Rue Thérèse-Casgrain: moins large, moins vite

La rue Thérèse-Casgrain perdra ses allures de piste de course. La Ville de Québec profite de sa réfection pour réduire la largeur de l'emprise, espérant que la vitesse diminue dans le secteur.
Avec ses 13 mètres de large, cette artère nord-sud, prolongement du boulevard des Galeries, «entraîne des comportements un peu cowboy comme des dépassements par-dessus la ligne jaune», rapporte Jacques Perron, porte-parole de la Ville de Québec.

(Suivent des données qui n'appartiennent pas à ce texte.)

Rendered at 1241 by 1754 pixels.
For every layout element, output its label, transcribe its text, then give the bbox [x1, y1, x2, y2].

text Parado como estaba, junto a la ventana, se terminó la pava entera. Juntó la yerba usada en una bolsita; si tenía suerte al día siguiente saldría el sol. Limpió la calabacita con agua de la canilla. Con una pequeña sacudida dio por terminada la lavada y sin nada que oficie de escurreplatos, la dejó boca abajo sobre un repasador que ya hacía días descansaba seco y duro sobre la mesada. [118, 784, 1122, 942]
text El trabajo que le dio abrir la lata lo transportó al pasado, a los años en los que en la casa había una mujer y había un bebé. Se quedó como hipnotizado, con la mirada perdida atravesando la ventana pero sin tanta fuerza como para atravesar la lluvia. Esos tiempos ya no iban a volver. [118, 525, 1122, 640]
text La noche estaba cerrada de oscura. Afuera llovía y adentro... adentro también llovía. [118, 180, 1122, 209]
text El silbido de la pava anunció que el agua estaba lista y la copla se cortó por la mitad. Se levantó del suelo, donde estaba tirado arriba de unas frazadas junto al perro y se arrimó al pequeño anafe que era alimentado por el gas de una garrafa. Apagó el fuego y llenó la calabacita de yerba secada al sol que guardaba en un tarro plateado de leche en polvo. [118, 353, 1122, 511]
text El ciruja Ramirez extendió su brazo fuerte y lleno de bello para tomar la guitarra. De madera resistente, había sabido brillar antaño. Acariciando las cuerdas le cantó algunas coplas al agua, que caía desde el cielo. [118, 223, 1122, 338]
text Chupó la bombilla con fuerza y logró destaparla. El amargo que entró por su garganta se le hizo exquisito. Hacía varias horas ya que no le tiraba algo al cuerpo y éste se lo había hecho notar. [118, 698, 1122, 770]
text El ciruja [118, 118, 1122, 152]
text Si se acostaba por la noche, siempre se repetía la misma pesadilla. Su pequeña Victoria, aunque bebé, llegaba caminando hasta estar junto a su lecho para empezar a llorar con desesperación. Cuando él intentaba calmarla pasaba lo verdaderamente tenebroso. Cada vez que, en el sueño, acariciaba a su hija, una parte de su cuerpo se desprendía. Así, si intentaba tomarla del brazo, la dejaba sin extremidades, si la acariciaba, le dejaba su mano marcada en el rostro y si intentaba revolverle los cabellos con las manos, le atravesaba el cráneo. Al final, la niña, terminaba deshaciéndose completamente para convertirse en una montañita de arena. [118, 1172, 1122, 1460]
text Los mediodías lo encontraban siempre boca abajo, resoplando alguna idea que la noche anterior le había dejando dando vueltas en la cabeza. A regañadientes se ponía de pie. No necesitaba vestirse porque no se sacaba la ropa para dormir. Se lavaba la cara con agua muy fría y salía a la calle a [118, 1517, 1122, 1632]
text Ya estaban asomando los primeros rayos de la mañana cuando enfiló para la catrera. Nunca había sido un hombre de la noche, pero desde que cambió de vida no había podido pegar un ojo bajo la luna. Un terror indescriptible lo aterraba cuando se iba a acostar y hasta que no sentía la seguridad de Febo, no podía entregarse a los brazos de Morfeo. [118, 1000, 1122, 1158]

Les excès de vitesse y sont importants aussi. Les ingénieurs calculent que c'est en bonne partie attribuable à la configuration de la rue. En plus d'être large, celle-ci est bordée par des maisons d'un seul côté. De l'autre, c'est un grand champ où passent des lignes d'Hydro-Québec.
À force de plaintes et d'observations de comportements dangereux, des arrêts obligatoires ont été ajoutés au fil des ans. Mais cela ne suffit pas, souligne M. Perron.
La Ville profite donc de travaux de pavage pour rétrécir la rue Thérèse-Casgrain, construite dans les années 80 selon les standards de l'époque. Le stationnement sera toujours permis en direction sud, mais trois mètres seront retranchés à la chaussée. De la verdure sera ajoutée.
«De plus en plus, chaque fois qu'on fait des travaux, si ça ne génère pas des coûts excessifs, on essaie de revenir à des modèles plus acceptables» où l'automobiliste est incité naturellement à ralentir, explique M. Perron.